Active DoD clearance Secret or above
University Degree (BS), or equivalent years of related experience, and additionally 7+ years of related IT experience required.
Able to provide rotating On Call Support 24x7x365
Experience integrating, troubleshooting, and automating systems in a Linux/Unix environment (CentOS/RHEL preferred)
Patch management on all Linux systems and databases and production systems; Apply regular and security updates to servers, database and web applications
Experience administering Windows Server infrastructure, including software installations, installation/upgrades to operating systems and maintenance/troubleshooting
2+ years’ experience in Systems Administration with Microsoft Active Directory, DNS, DHCP, backup operation and maintenance, and basic TCP/IP troubleshooting
Experience administering and configuring MS Hyper-V services
Administration with Windows PowerShell
Experience installing and configuring COTS software applications
Strong experience with understanding and implementing STIGs and other vendor-provided hardening guidance.

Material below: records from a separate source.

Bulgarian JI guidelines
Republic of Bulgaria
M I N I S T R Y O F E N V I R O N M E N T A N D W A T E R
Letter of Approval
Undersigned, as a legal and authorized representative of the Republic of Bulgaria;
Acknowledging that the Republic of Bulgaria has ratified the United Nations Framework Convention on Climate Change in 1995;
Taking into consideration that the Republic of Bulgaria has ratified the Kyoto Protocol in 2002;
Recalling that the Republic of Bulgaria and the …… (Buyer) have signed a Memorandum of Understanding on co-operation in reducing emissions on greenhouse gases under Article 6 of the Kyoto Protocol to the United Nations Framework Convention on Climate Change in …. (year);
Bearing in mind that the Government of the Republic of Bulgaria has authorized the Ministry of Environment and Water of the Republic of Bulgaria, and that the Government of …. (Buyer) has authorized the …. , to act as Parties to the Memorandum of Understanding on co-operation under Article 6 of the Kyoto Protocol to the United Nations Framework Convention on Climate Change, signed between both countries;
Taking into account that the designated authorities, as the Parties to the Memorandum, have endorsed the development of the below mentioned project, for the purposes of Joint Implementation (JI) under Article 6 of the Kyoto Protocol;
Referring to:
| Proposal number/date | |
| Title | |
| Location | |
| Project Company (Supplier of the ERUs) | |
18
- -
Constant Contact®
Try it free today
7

Experience with log management, network protocols and testing
At least one active certification from the list below:
McAfee Product Specialist - ENS (Endpoint Security)
McAfee Product Specialist - ATD (Advanced Threat Defense)
McAfee Product Specialist - ePO (ePolicy Orchestrator and VirusScan)
McAfee Product Specialist - NSP (Network Security Platform)
McAfee Product Specialist - HIPs
McAfee Product Specialist - DLPe (Data Loss Prevention Endpoint)
McAfee Product Specialist - SIEM (security information and event management)
CyberArk Trustee certification (Level 1)
CyberArk Defender certification (Level 2)
CyberArk Sentry certification (Level 3)
CyberArk Guardian certification (Level 4)
SailPoint Certified IdentityIQ Engineer
SailPoint Certified IdentityIQ Architect
These Qualifications Would be Nice to Have:
Technical degree in Computer Science, Computer Engineering, or a related subject area.
Relevant Technical and/or Security Certifications (e.g. Security+, CISSP, et cetera)
Experience integrating and troubleshooting systems in Windows environment
Experience configuring and administering AWS based environments.
Experience with any or all of these technologies or willingness to learn: Tanium, McAfee, SCCM, Azure, AWS Services, Forescout, Tenable Nessus, Retina, Radiant, Sailpoint, CyberArk, and other technologies as defined.
CACI employs a diverse range of talent to create an environment that fuels innovation and fosters continuous improvement and success. At CACI, you will have the opportunity to make an immediate impact by providing information solutions and services in support of national security missions and government transformation for Intelligence, Defense, and Federal Civilian customers. CACI is proud to provide dynamic careers for employees worldwide. CACI is an Equal Opportunity Employer - Females/Minorities/Protected Veterans/Individuals with Disabilities.